O saco (biodegradável) que carregamos nas mãos entra em risco de colapso, pelo que as bicicletas repousam seguras junto à escola, onde um Coasthopper aguarda os passageiros. O bilhete diário dá direito à viagem entre Cromer e King’s Lynn. São cerca de 70km junto ao mar inglês, com estudantes de uniforme azul-marinho e magnatas reformados a encher o autocarro amarelo, azul e verde (poupado em emissões de dióxido de carbono). Um homem de boné fala-nos em Wells-next-the-Sea como ponto obrigatório para comer caranguejos frescos, e embora as empadas e o mel de Cley já tenham cumprido o seu papel, descemos na paragem de Wells.
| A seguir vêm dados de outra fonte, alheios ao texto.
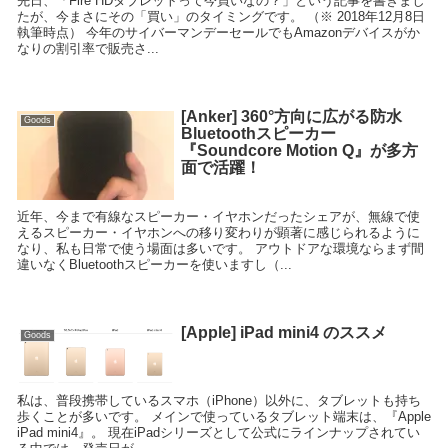
先日、「Fire HDタブレットって今買いなの？」という記事を書きまし
たが、今まさにその「買い」のタイミングです。 （※ 2018年12月8日
執筆時点） 今年のサイバーマンデーセールでもAmazonデバイスがか
なりの割引率で販売さ...
[Anker] 360°方向に広がる防水
Goods
Bluetoothスピーカー
『Soundcore Motion Q』が多方
面で活躍！
近年、今まで有線なスピーカー・イヤホンだったシェアが、無線で使
えるスピーカー・イヤホンへの移り変わりが顕著に感じられるように
なり、私も日常で使う場面は多いです。 アウトドアな環境ならまず間
違いなくBluetoothスピーカーを使いますし（...
[Apple] iPad mini4 のススメ
Goods
私は、普段携帯しているスマホ（iPhone）以外に、タブレットも持ち
歩くことが多いです。 メインで使っているタブレット端末は、『Apple
iPad mini4』。 現在iPadシリーズとして公式にラインナップされてい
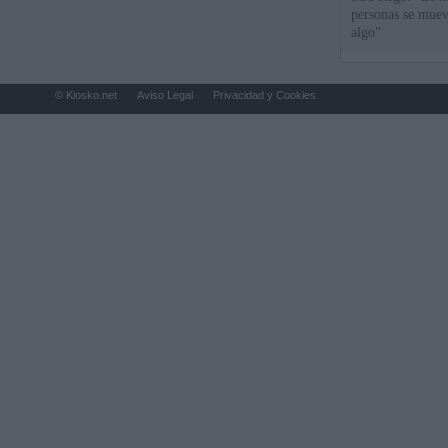
personas se muev
algo"
© Kiosko.net
Aviso Legal
Privacidad y Cookies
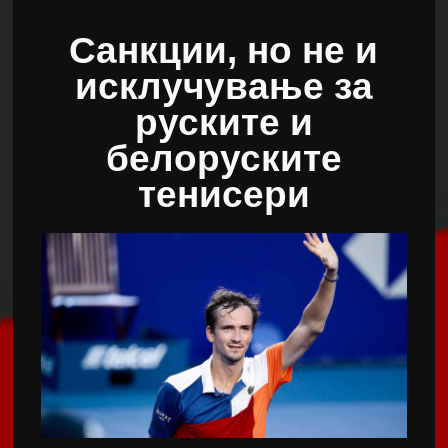
Санкции, но не и
исклучување за
руските и
белоруските
тенисери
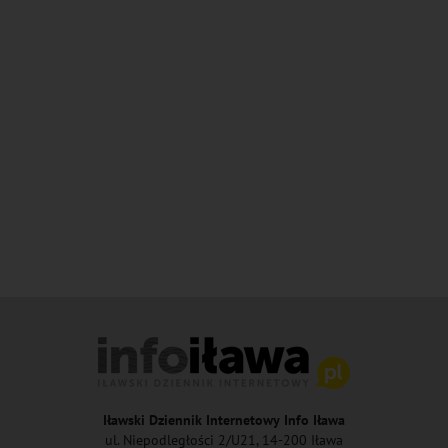
Iławski Dziennik Internetowy Info Iława
ul. Niepodległości 2/U21, 14-200 Iława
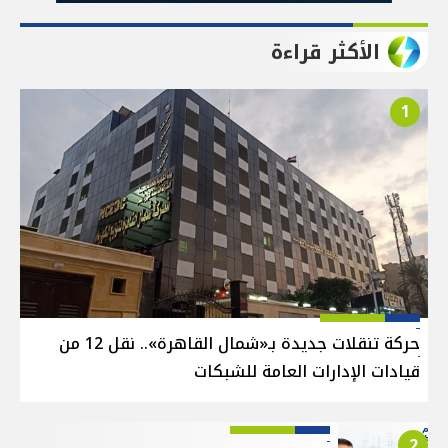
الأكثر قراءة
1
حركة تنقلات جديدة بـ«شمال القاهرة».. نقل 12 من
قيادات الإدارات العامة للشبكات
2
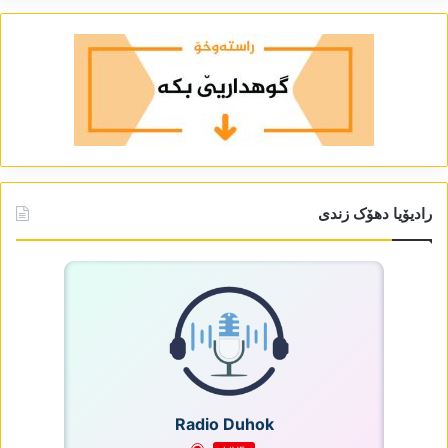
رادیۆیا دھۆک زندی
Radio Duhok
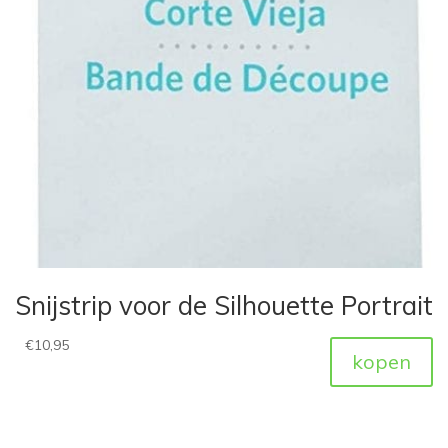
Snijstrip voor de Silhouette Portrait
€
10,95
kopen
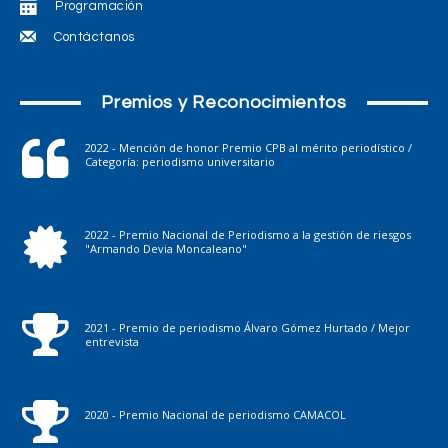
Programación
Contáctanos
Premios y Reconocimientos
2022 - Mención de honor Premio CPB al mérito periodístico /
Categoría: periodismo universitario
2022 - Premio Nacional de Periodismo a la gestión de riesgos
"Armando Devia Moncaleano"
2021 - Premio de periodismo Álvaro Gómez Hurtado / Mejor
entrevista
2020 - Premio Nacional de periodismo CAMACOL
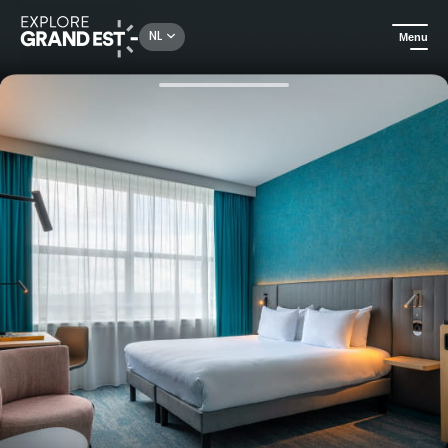
Rechercher un lieu, une activité...
NL
Menu
Kijk je ogen uit in de Grand Est
Hotels
Verblijf van hoge kwaliteit in het centrum van Reims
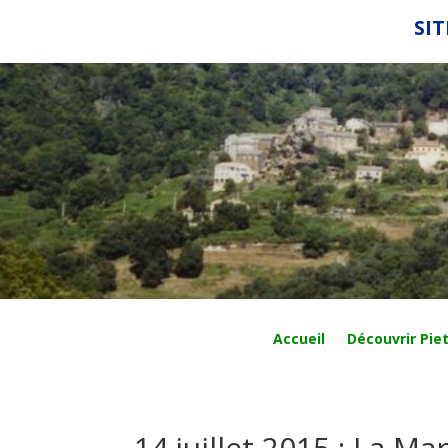
SIT
Accueil
Découvrir Piet
14 juillet 2015 : La M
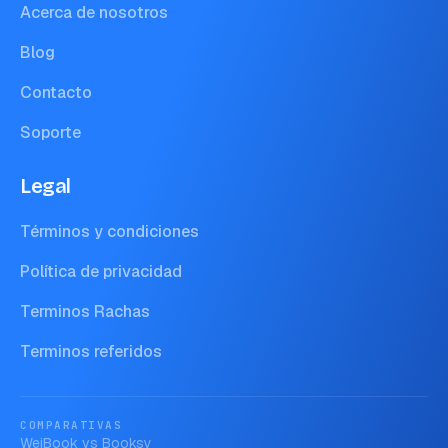
Acerca de nosotros
Blog
Contacto
Soporte
Legal
Términos y condiciones
Política de privacidad
Terminos Rachas
Terminos referidos
COMPARATIVAS
WeiBook vs
Booksy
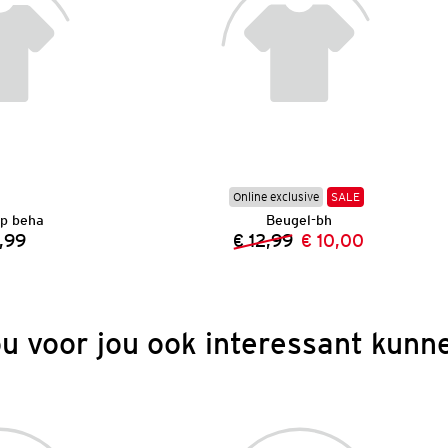
Online exclusive
SALE
p beha
Beugel-bh
,99
€ 12,99
€ 10,00
Prijs:
Vorige prijs:
Nieuwe prijs:
ou voor jou ook interessant kunne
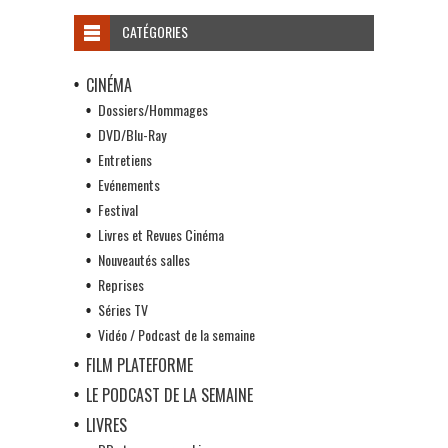
CATÉGORIES
CINÉMA
Dossiers/Hommages
DVD/Blu-Ray
Entretiens
Evénements
Festival
Livres et Revues Cinéma
Nouveautés salles
Reprises
Séries TV
Vidéo / Podcast de la semaine
FILM PLATEFORME
LE PODCAST DE LA SEMAINE
LIVRES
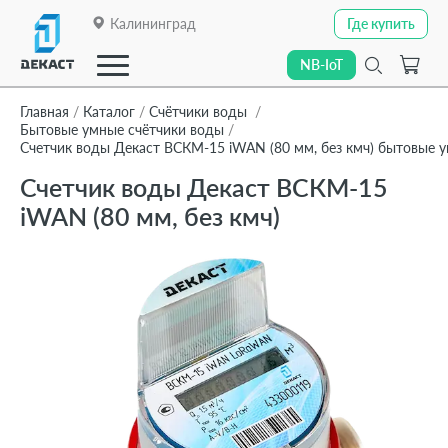
Калининград
Где купить
Где купить
NB-IoT
NB-IoT
Главная
Каталог
Счётчики воды
Бытовые умные счётчики воды
Счетчик воды Декаст ВСКМ-15 iWAN (80 мм, без кмч) бытовые 
Закрыть
Счетчик воды Декаст ВСКМ-15
О компании
iWAN (80 мм, без кмч)
О компании
Каталог
Каталог
Линейки приборов
Линейки приборов
Отраслевые решения
Отраслевые решения
Технологии передачи данных
Технологии передачи данных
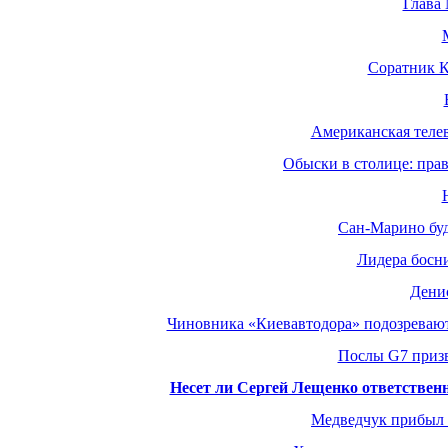
Глава 
Соратник К
Американская телев
Обыски в столице: пра
Сан-Марино буд
Лидера босни
Денис
Чиновника «Киевавтодора» подозревают
Послы G7 призв
Несет ли Сергей Лещенко ответственно
Медведчук прибыл 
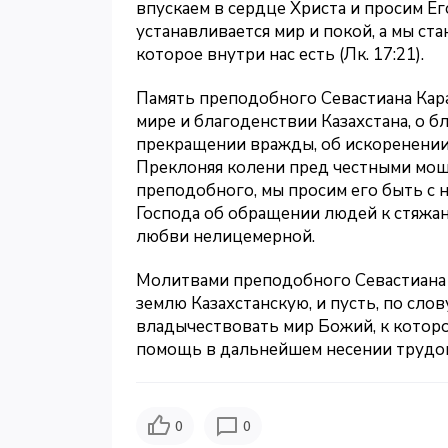
впускаем в сердце Христа и просим Ег
устанавливается мир и покой, а мы ст
которое внутри нас есть (Лк. 17:21).
Память преподобного Севастиана Кара
мире и благоденствии Казахстана, о б
прекращении вражды, об искоренении 
Преклоняя колени пред честными моща
преподобного, мы просим его быть с 
Господа об обращении людей к стяжа
любви нелицемерной.
Молитвами преподобного Севастиана 
землю Казахстанскую, и пусть, по слов
владычествовать мир Божий, к котором
помощь в дальнейшем несении трудов
0
0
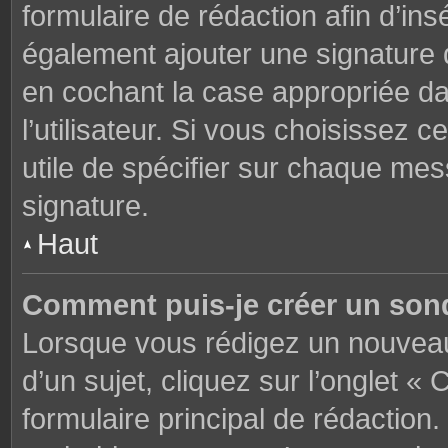
formulaire de rédaction afin d’in
également ajouter une signature
en cochant la case appropriée d
l’utilisateur. Si vous choisissez c
utile de spécifier sur chaque mes
signature.
Haut
Comment puis-je créer un son
Lorsque vous rédigez un nouveau
d’un sujet, cliquez sur l’onglet 
formulaire principal de rédaction. 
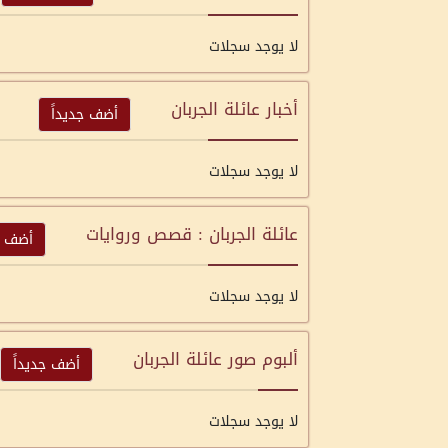
لا يوجد سجلات
أخبار عائلة الجربان
أضف جديداً
لا يوجد سجلات
عائلة الجربان : قصص وروايات
أضف ج
لا يوجد سجلات
ألبوم صور عائلة الجربان
أضف جديداً
لا يوجد سجلات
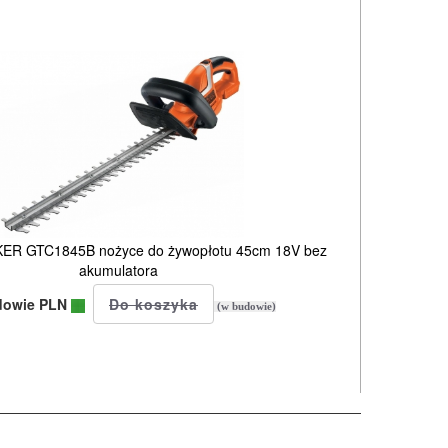
R GTC1845B nożyce do żywopłotu 45cm 18V bez
akumulatora
dowie PLN
(w budowie)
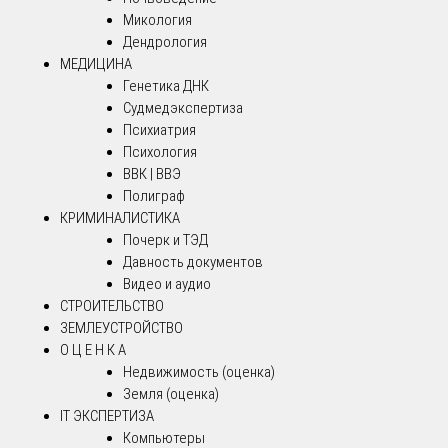
Микология
Дендрология
МЕДИЦИНА
Генетика ДНК
Судмедэкспертиза
Психиатрия
Психология
ВВК | ВВЭ
Полиграф
КРИМИНАЛИСТИКА
Почерк и ТЭД
Давность документов
Видео и аудио
СТРОИТЕЛЬСТВО
ЗЕМЛЕУСТРОЙСТВО
О Ц Е Н К А
Недвижимость (оценка)
Земля (оценка)
IT ЭКСПЕРТИЗА
Компьютеры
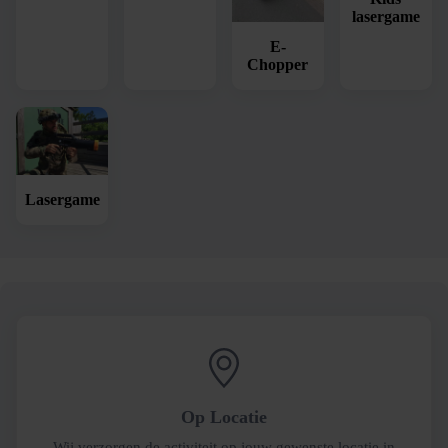
lasergame
E-
Chopper
Lasergame
Op Locatie
Wij verzorgen de activiteit op jouw gewenste locatie in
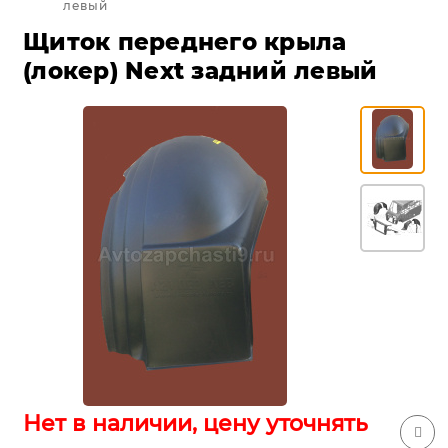
левый
Щиток переднего крыла
(локер) Next задний левый
Нет в наличии, цену уточнять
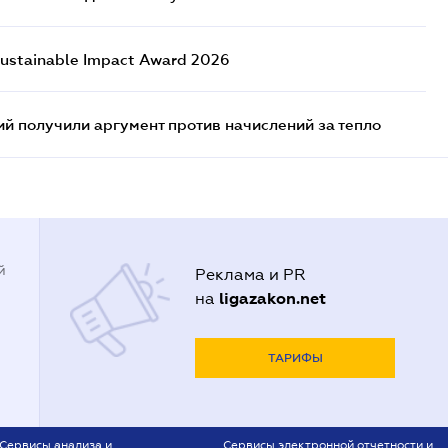
ustainable Impact Award 2026
 получили аргумент против начислений за тепло
й
Реклама и PR
ligazakon.net
на
ТАРИФЫ
Сервисы анализа и
Сервисы электронной отчетности и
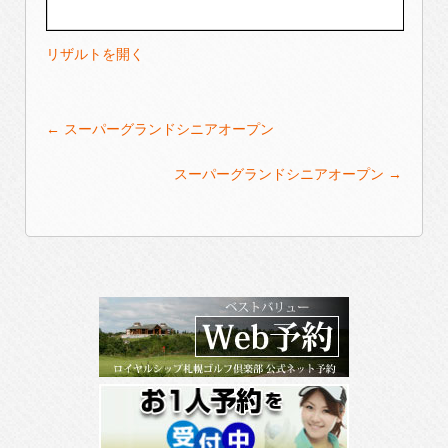
リザルトを開く
Post
←
スーパーグランドシニアオープン
navigation
スーパーグランドシニアオープン
→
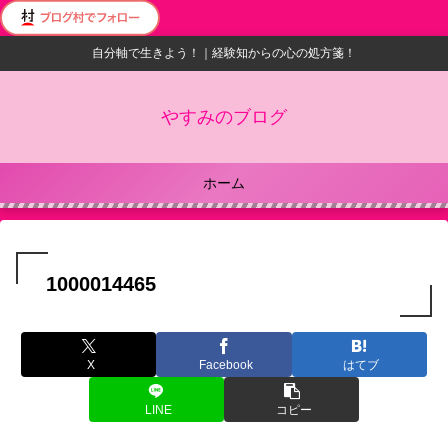
自分軸で生きよう！｜経験知からの心の処方箋！
やすみのブログ
ホーム
1000014465
X
Facebook
はてブ
LINE
コピー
Às cinco horas, destinadas ao chá, uma cafetaria de vidraça larga deixa ver os passeantes enquanto se trincam shortbreads — o biscoito escocês que acompanha a chávena inglesa, no dia em que o referendo manteve a Escócia na redoma do Reino Unido. O ritual repete-se pelas mesas de madeira, ora com o biscoito da outra banda, ora com os scones nacionais. Não há caranguejos a esta hora, mas, lá fora, os homens do mar carregam prateleiras de marisco a saltar de um lado para o outro, e chamam a curiosidade à praia.

Reza a imagem quase mitológica que quem vem descansar para Wells inclui no programa de natureza um passeio a cavalo na praia de Holkham (eleita a melhor do Reino Unido num inquérito a mais de 100 jornalistas britânicos especializados em viagens). À chegada, a sinalética abunda: “No parking”; “No barbecue”; “No fire”; “No camping”; “Do not cross the line”. Mas é permitido praticar equitação — suspira-se —, desde que “abaixo da marca” assinalada, evidentemente. A fortuna traduz-se num areal amplo (e selvagem até nos tons) que se desfaz num dos “milagres” de Holkham: em hora de maré alta, forma-se uma lagoa na bacia da praia, que nos separar do mar e do impossível. E na reserva natural que nos guarda as costas, gansos de patas rosa, lebres e esquilos atravessam todas as linhas e proibições desenhadas pela ultra-regra inglesa.

Por trilhos de ferro

Sábado de manhã, o Coasthopper dá a volta. Esperam-nos barcos de pescadores e casas de bonecas em Sheringham, o lugar sem tempo em que uma locomotiva a vapor e um comboio dos tempos modernos se cruzam e onde, uma vez por ano, em Setembro, os habitantes passeiam-se a rigor com um guarda-roupa da década de 1940, em memória dos anos de guerra.

Junto à estação de comboios, o mercado de Sheringham exibe livros em segunda mão, algum bric-à-brac, artesanato, roupas e comida quente. De malas aviadas, a decisão é entre a locomotiva dos anos 1920 (que circula pelo campo numa linha montada em 1887) e as janelas amplas do comboio da vida diária de Norfolk. As tâmaras biológicas, o já imprescindível sumo de maçã, o queijo e o pão artesanal aguardam contacto com a boca. Sobre a mesa da estação, um prospecto tímido convida-nos a explorar os canais de Wroxham. Aceitando os sinais, pelos segundos carris é que vamos.

Talvez pela paz das planícies, o revisor mostra-se bem-disposto e avança com piadas carruagem afora. Enverga um pin LGBT e uma pulseira colorida; cobiça-nos as tâmaras em cima da mesa. No banco da frente, um rapaz exibe a tatuagem de uma espiga de trigo atrás da orelha — o campo inglês parece estar-lhe no sangue. Mas na chegada a Wroxham, com convite para os famosos The Broads, cheira a tudo menos terra. A aldeia é atravessada por canais e carregada de vivendas luxuosas, famílias que pescam desde a mesa de um pequeno-almoço em porcelana, garagens onde repousam iates e as sombras do rio Bure. Estamos na maior zona húmida protegida da Grã-Bretanha, que ocupa 303 quilómetros quadrados de água, pântanos, campos agrícolas e florestas entre Norfolk e Suffolk.